Monday, June 20, 2011

helmets must be worn

In these changing and uncertain times, it's good to know that there are certain things that are constant, unchanging and reliable. Like the desire of certain young members (as it were, if you will, etc.) of the male gender to draw stylised representations of the male generative organ in mural form in public places, or, to put it another way, to daub giant spurting cocks on things.

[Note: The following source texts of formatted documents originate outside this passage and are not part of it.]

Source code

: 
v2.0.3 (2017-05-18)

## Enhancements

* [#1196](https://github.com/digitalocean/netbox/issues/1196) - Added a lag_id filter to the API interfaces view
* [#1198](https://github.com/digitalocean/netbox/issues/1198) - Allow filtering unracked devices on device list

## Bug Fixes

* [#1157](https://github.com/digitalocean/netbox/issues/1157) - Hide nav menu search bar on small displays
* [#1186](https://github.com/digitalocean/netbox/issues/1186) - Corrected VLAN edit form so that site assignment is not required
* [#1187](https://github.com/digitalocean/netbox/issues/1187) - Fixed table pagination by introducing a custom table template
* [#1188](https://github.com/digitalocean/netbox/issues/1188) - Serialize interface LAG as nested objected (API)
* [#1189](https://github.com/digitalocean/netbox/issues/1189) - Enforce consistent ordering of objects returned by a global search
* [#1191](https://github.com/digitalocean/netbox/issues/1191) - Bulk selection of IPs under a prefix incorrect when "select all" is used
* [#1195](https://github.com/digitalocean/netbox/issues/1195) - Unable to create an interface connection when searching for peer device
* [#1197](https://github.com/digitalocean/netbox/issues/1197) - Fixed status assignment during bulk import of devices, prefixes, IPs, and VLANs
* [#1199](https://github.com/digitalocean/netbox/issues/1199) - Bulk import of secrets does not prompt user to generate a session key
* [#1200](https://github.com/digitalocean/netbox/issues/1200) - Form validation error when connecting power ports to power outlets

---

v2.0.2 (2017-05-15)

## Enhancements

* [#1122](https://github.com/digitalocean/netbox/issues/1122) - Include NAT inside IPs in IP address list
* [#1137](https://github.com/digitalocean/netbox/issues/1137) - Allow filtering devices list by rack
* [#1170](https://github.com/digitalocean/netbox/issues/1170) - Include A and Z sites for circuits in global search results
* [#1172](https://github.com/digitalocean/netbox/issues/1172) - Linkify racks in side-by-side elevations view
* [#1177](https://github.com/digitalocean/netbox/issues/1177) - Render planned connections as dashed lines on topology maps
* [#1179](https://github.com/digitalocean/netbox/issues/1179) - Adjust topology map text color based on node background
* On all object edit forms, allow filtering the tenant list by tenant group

Here's a rather excellent example of the genre, which has appeared at some point in the last couple of weeks on a fence along the footpath running between Cooks Close and Badgers Close in Bradley Stoke:


This is on the way from the office to the little Tesco Express on Pear Tree Road; luckily I had Andy (and, more importantly, Andy's phone camera) with me today to capture it for posterity.

There is a long and proud tradition of this sort of primitive spray-can graffiti, of course. A new sub-genre of cock graffiti, though, is the super-giant cock designed to be viewed from above, ideally by the Google Earth cameras. There have been several examples of this, notably in Berkshire, Teesside, Southampton, Pennsylvania and, most splendidly of all, Hamilton in New Zealand where students have created no less than six of varying shapes and sizes - see if you can spot them all. None of them have the, hem hem, dynamism of the fence one, though, i.e. they haven't got all spunk coming out the end. Disappointing.

Obviously the best excuse is that the irresistible desires to do these things are atavistic echoes of ancient fertility symbols like the Cerne Abbas Giant - this particular great big public drawing of a cock (and on the bonk as well) being OK as it's all heritage-y and historical and shit. Interestingly, on more than one occasion persons unknown have attempted to apply a similar appendage to the much more modest Long Man of Wilmington - once rather disappointingly and once rather more impressively for the 2010 summer solstice (the photo below is of Cerne Abbas though).